How's this for viral marketing?
December 26, 2000 10:28 PM   Subscribe

How's this for viral marketing? In order to promote their weblog feature, Xanga.com created a weblogger. Last week, many Geocities users received the same message (included inside) from "Bianca Broussard", in which she says, "I was noticing your writing style, and I think the weblog format might really work well for you." They actually created a fictional person and gave her a blog with over a month of entries. Pretty sneaky...
posted by Aaaugh! (17 comments total)
 
Here's the e-mail I (and many others, it seems) received:

Hi "xxxxx"

I was surfing geocities and checked out your site at
geocities/xxxxx. I have a good friend with a really similar
site, and I passed your url along to her. Have you ever seen a
weblog? I was noticing your writing style, and I think the weblog
format might really work well for you. I just started one
recently, and I am actually thinking of dumping my homepage in
favor of just having the weblog, since I'm enjoying it so much
more than maintaining my homesite. Anyway, I really just wanted
to say thanks for an interesting site!

Bianca


Another fun note about "Bianca:" the administrative address in her whois lookup points to a Mailboxes Etc. in New York City. Heh.
posted by Aaaugh! at 10:31 PM on December 26, 2000


So what does that bring the total number of weblogging tools to? I know about Blogger and Manila and now Xanga off the top of my head... what else is out there?
posted by anildash at 11:27 PM on December 26, 2000


there's groksoup and pitas, which have both been around a while. There's several others that are sort of in the same genre, or are trying to be.
posted by mathowie at 11:30 PM on December 26, 2000


"There's Greymatter, too," its shy creator whispered from the corner.
posted by Noah at 3:24 AM on December 27, 2000 [1 favorite]
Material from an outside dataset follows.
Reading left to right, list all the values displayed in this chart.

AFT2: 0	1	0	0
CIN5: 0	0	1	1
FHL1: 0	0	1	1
As an adjunct to their main 'site, nPorta logs are simply another service for users.
posted by mattw at 3:25 AM on December 27, 2000


Does anyone know of other non-existent webloggers created for more, uh, legitimate purposes? Having done a story "as" the blog of a guy I invented from whole cloth, I'm curious to see what other fictional uses people are finding for weblogs. I suppose the richness of a medium can be measured by how long it takes the artists, the pornographers, and the advertisers to discover it.
posted by grimmelm at 6:57 AM on December 27, 2000


Conversant includes a weblog plug-in as part of its content management system.
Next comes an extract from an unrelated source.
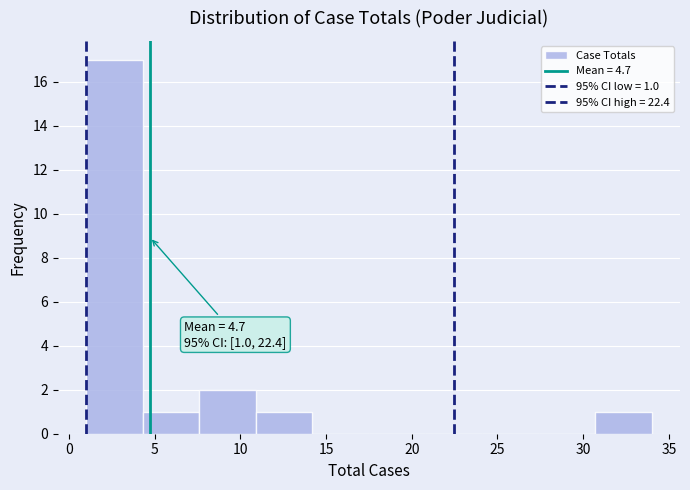

Which range on the x-axis has the tallest bar?

1.0 to 4.3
Getting e-mails from pretend bloggers--Geocities users have all the fun. That could so easily be turned to evil...
posted by mrmorgan at 8:11 AM on December 27, 2000


How long has Xanga been around? What's their story?
posted by beefula at 9:21 AM on December 27, 2000


James - you might be interested in Imaginary Year, a serial fiction project that isn't exactly the same sort of fictional weblog, but uses the weblog medium to tell fictional stories. (btw, I adore Lotvs Eaters...)
posted by judith at 9:40 AM on December 27, 2000


I heard that zannah, of usr/bin/girl, is really an extended experiment by a San Francisco web design team...
posted by CrazyUncleJoe at 9:44 AM on December 27, 2000


I think that on principle, I couldn't bring myself to use the products or services of a company that uses such tacky marketing techniques. Tacky, and wrong. Viva Blogger!
posted by jmcnally at 10:13 AM on December 27, 2000


After looking all over xanga, they leave a bad taste in my mouth. They seem to be a bit too big on email. Email 5 friends to win a laptop. Email a bunch of people about your new blog. Email your posts out to subscribers (actually, that one is nice). Email posts you like to anyone else. Promote your site by email. Xanga announces itself by emailing geocities blog owners. Email, email, email.

The xanga site started out as an epinions clone, but now looks like a blogger/blogspot/manila morph.

Maybe I'm just bitter because Biz Stone (if memory serves, he's the creative director of xanga) used have a site design that reminded me a bit too much of my own work.
posted by mathowie at 3:52 PM on December 27, 2000


Looks a bit of a twit too.
posted by rodii at 7:24 PM on December 27, 2000


They seem to be a bit too big on email

that's because the latest Business 2.0 declared that email is the way (back) to the future... lol (well not really ol, more of a chuckle to myself actually)


posted by chaz at 9:25 PM on December 27, 2000


the funniest thing of all, actually, is that "Biz Stone" uses Blogger on his personal site...
posted by chaz at 9:34 PM on December 27, 2000


Matt, Biz is on to us, for he changed his site design.

Google Cache to the RESCUE!
posted by Avogadro at 6:57 AM on December 29, 2000


Boy, he sure likes that bold sans-serif headline font.